Today Maya Orbone did not appear in the market. It was as we had always expected, and nobody said anything of course, but there was a great moving of heads up and down, and a straining of necks, and voices became quieter, and looks were exchanged. Thw whole town slowed down as if waiting for Maya Orbone to appear so they could move out of her way, and time moved slowly. At lunch one of the farmers told of two large black cars arriving at the aunt’s house, and men in suits taking two women away.

There are three kinds of taking away. Soldiers will always be very rough but you might return. Of course you will never speak of your ordeal and you may never be healthy again, but you may retain your life, and with luck you may even live long enough to see your grandchildren. Men out of uniform with masks will always kill you, and what is left of your body will be found in a field or by the roadside. Men in suits just take you away and you’re never seen again. They are the worst and most frightening, because nobody will ever find out what happened to you. Maya Orbone and her aunt went with the men in suits and that was that. Her aunt’s house wasn’t looted and it was as if a cloud came to hang over the town. Shame visits even those who are powerless.
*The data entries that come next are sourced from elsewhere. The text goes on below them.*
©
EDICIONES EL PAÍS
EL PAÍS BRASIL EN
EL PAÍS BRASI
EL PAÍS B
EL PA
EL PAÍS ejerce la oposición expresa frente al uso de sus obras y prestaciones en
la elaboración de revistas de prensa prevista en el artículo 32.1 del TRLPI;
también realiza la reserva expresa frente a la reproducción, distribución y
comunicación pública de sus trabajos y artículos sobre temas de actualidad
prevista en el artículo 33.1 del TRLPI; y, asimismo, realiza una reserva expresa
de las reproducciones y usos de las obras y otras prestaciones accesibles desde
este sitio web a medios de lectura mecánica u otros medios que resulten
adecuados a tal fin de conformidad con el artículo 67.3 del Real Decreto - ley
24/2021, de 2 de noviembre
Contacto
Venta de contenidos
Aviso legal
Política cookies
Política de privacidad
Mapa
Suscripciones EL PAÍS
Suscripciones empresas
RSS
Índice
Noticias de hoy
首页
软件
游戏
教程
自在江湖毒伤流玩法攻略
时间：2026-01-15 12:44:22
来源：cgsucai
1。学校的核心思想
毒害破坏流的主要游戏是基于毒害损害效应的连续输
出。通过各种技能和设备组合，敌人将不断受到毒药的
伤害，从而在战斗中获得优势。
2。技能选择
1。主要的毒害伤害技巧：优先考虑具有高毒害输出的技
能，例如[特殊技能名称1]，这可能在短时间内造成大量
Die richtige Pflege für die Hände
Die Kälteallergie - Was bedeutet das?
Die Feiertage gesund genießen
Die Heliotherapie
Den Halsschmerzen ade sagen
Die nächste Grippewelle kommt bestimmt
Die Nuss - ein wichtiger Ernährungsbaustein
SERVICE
After my lunch I went back to stall and I was waiting as if holding my breath for my daughters to come home from school, waiting with my mind yearning and my heart threatening to stop every moment. Nobody was buying anyway. I felt a tug at my sleeve and looked down. There was Maya Orbone’s child, her face was filthy and tracks of tears ran through the dirt on her cheeks. She was still clutching her doll, wrapped in a bulky old blanket. When I squatted down she offered it to me. Solemnly I exchanged it for a large apple. I could feel papers inside the blanket, so I unwrapped it carefully and handed the doll back. It was time to take a gift of vegetables to the schoolteacher again. My radar told me that Channy and Gila were about to arrive from school.

“What is your name, child?”

“Shona Orbone.”

“Shona Orbone. That is a pretty name. And you are a brave girl.” She nodded. I wiped her face with a corner of the blanket.

I stood up and introduced her to Channy and Gila, who admired her doll and took her off home by the hand.

I sighed and turned back to my stall. Now I have three daughters to feed and worry about.